● **Exercise details**: Return all of the entries word for word, but omit the pictures they contain.

Stored items from a collection:
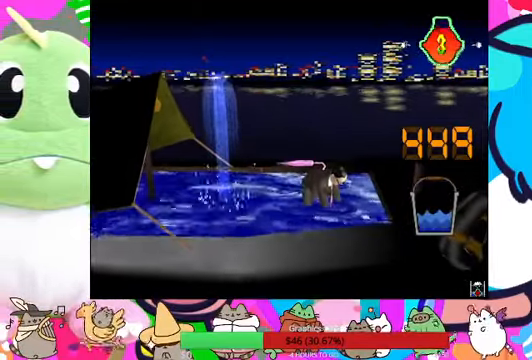
{"dt_ms": 500, "buttons": [], "left_stick": "center", "right_stick": "center", "events": [[34, "CROSS", "down"], [100, "CROSS", "up"], [167, "CROSS", "down"], [234, "CROSS", "up"], [300, "CROSS", "down"], [367, "CROSS", "up"], [434, "CROSS", "down"], [500, "CROSS", "up"]]}
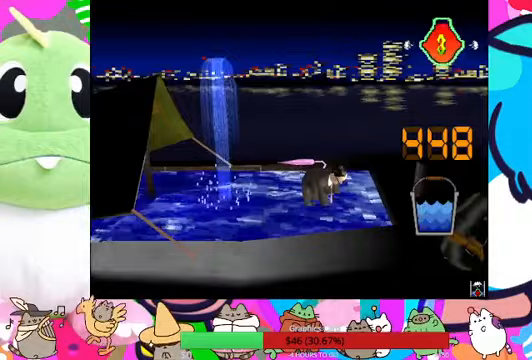
{"dt_ms": 500, "buttons": ["DPAD_UP"], "left_stick": "center", "right_stick": "center", "events": [[67, "CROSS", "down"], [167, "CROSS", "up"], [200, "CROSS", "down"], [300, "CROSS", "up"], [333, "DPAD_UP", "down"]]}
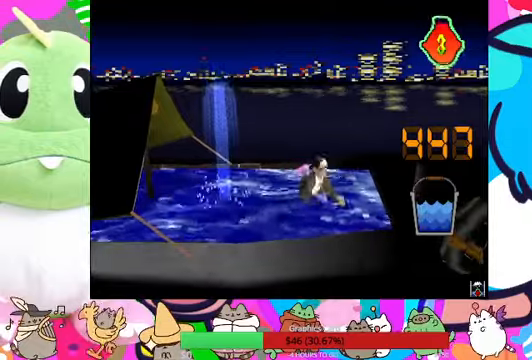
{"dt_ms": 500, "buttons": ["DPAD_UP"], "left_stick": "center", "right_stick": "center", "events": []}
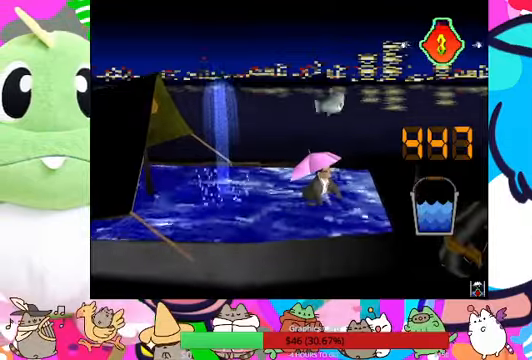
{"dt_ms": 500, "buttons": ["CROSS"], "left_stick": "center", "right_stick": "center", "events": [[333, "CROSS", "down"], [333, "DPAD_UP", "up"], [400, "CROSS", "up"], [500, "CROSS", "down"]]}
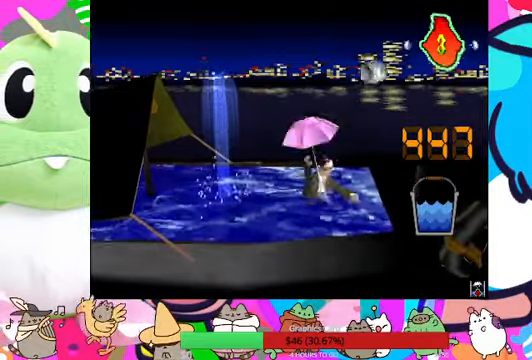
{"dt_ms": 500, "buttons": [], "left_stick": "center", "right_stick": "center", "events": [[67, "CROSS", "up"], [133, "CROSS", "down"], [167, "CROSS", "up"], [267, "CROSS", "down"], [333, "CROSS", "up"], [433, "CROSS", "down"], [500, "CROSS", "up"]]}
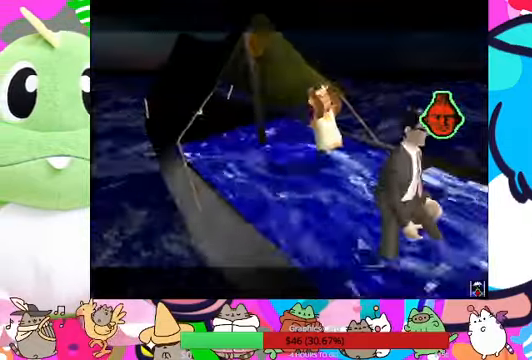
{"dt_ms": 500, "buttons": [], "left_stick": "center", "right_stick": "center", "events": [[33, "CROSS", "down"], [133, "CROSS", "up"], [200, "CROSS", "down"], [267, "CROSS", "up"], [333, "CROSS", "down"], [500, "CROSS", "up"]]}
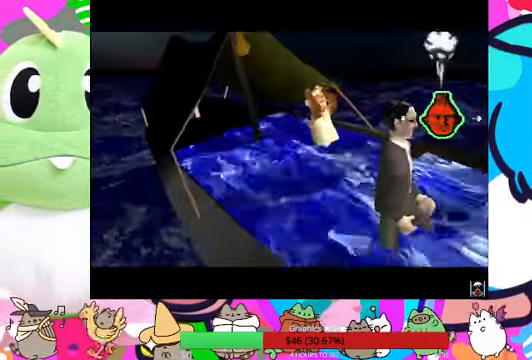
{"dt_ms": 500, "buttons": ["L1"], "left_stick": "center", "right_stick": "center", "events": [[333, "L1", "down"]]}
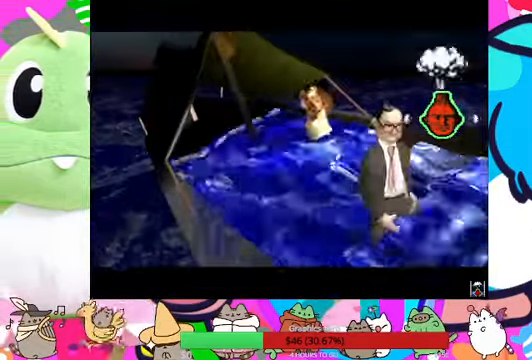
{"dt_ms": 1000, "buttons": ["R1"], "left_stick": "center", "right_stick": "center"}
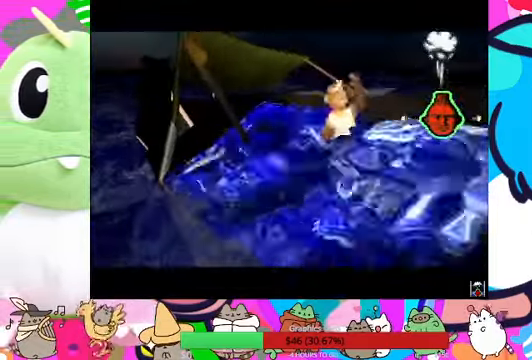
{"dt_ms": 1000, "buttons": [], "left_stick": "center", "right_stick": "center"}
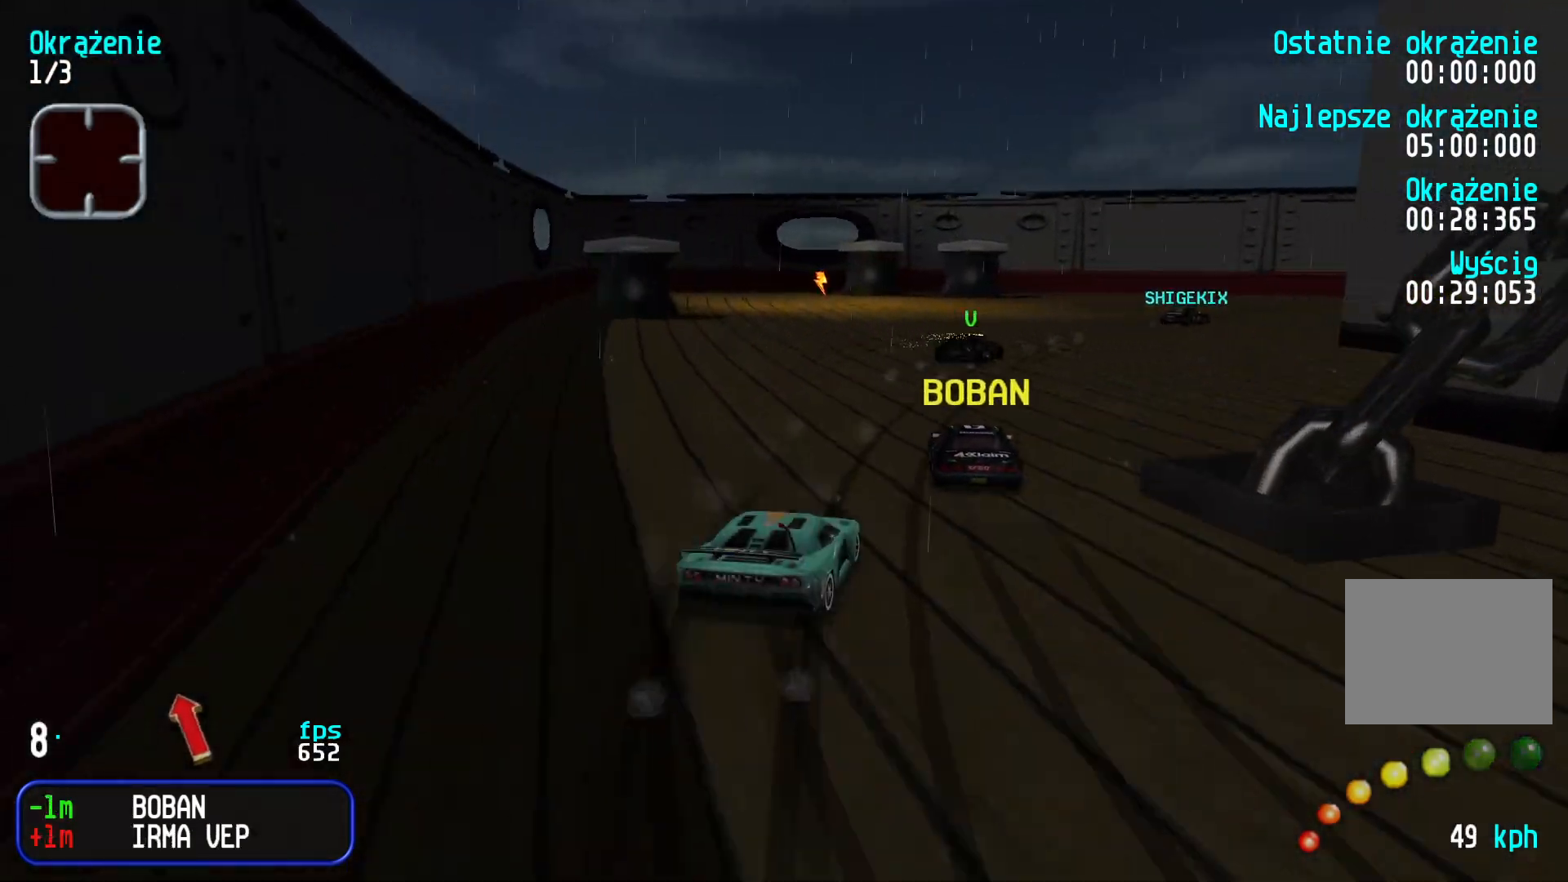
Gameplay with keyboard; each line is a JSON object with the keys held at the frame after it. "events" lists presses ("down") and releases ("up") of "down", "left", "right" and "up" between this image and that frame as [ms after this image, input, new state], when the widget could be followed in between. No other keys are recorded. Mouse input is not recorded.
{"keys": ["right", "up"], "events": [[100, "right", "up"], [133, "right", "down"], [316, "right", "up"], [400, "right", "down"]]}
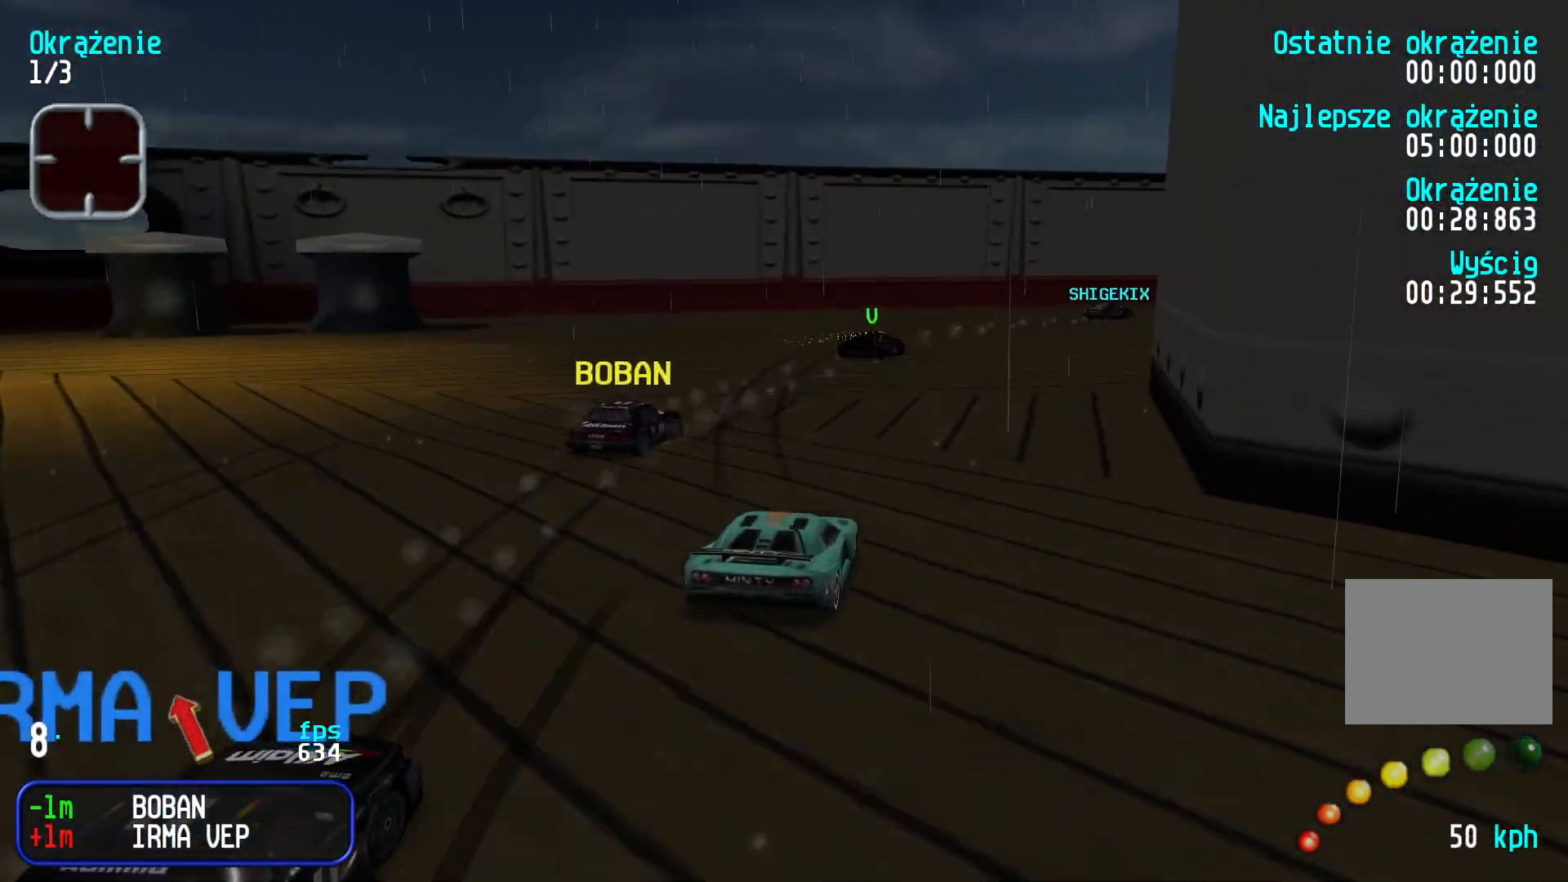
{"keys": ["up"], "events": [[83, "right", "up"], [150, "right", "down"], [316, "right", "up"], [366, "right", "down"], [450, "right", "up"]]}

● **Your solution**:
{"dt_ms": 500, "buttons": [], "left_stick": "center", "right_stick": "center", "events": [[34, "CROSS", "down"], [100, "CROSS", "up"], [167, "CROSS", "down"], [234, "CROSS", "up"], [300, "CROSS", "down"], [367, "CROSS", "up"], [434, "CROSS", "down"], [500, "CROSS", "up"]]}
{"dt_ms": 500, "buttons": ["DPAD_UP"], "left_stick": "center", "right_stick": "center", "events": [[67, "CROSS", "down"], [167, "CROSS", "up"], [200, "CROSS", "down"], [300, "CROSS", "up"], [333, "DPAD_UP", "down"]]}
{"dt_ms": 500, "buttons": ["DPAD_UP"], "left_stick": "center", "right_stick": "center", "events": []}
{"dt_ms": 500, "buttons": ["CROSS"], "left_stick": "center", "right_stick": "center", "events": [[333, "CROSS", "down"], [333, "DPAD_UP", "up"], [400, "CROSS", "up"], [500, "CROSS", "down"]]}
{"dt_ms": 500, "buttons": [], "left_stick": "center", "right_stick": "center", "events": [[67, "CROSS", "up"], [133, "CROSS", "down"], [167, "CROSS", "up"], [267, "CROSS", "down"], [333, "CROSS", "up"], [433, "CROSS", "down"], [500, "CROSS", "up"]]}
{"dt_ms": 500, "buttons": [], "left_stick": "center", "right_stick": "center", "events": [[33, "CROSS", "down"], [133, "CROSS", "up"], [200, "CROSS", "down"], [267, "CROSS", "up"], [333, "CROSS", "down"], [500, "CROSS", "up"]]}
{"dt_ms": 500, "buttons": ["L1"], "left_stick": "center", "right_stick": "center", "events": [[333, "L1", "down"]]}
{"dt_ms": 1000, "buttons": ["R1"], "left_stick": "center", "right_stick": "center"}
{"dt_ms": 1000, "buttons": [], "left_stick": "center", "right_stick": "center"}
Gameplay with keyboard; each line is a JSON object with the keys held at the frame after it. "events" lists presses ("down") and releases ("up") of "down", "left", "right" and "up" between this image and that frame as [ms after this image, input, new state], when the widget could be followed in between. No other keys are recorded. Mouse input is not recorded.
{"keys": ["right", "up"], "events": [[100, "right", "up"], [133, "right", "down"], [316, "right", "up"], [400, "right", "down"]]}
{"keys": ["up"], "events": [[83, "right", "up"], [150, "right", "down"], [316, "right", "up"], [366, "right", "down"], [450, "right", "up"]]}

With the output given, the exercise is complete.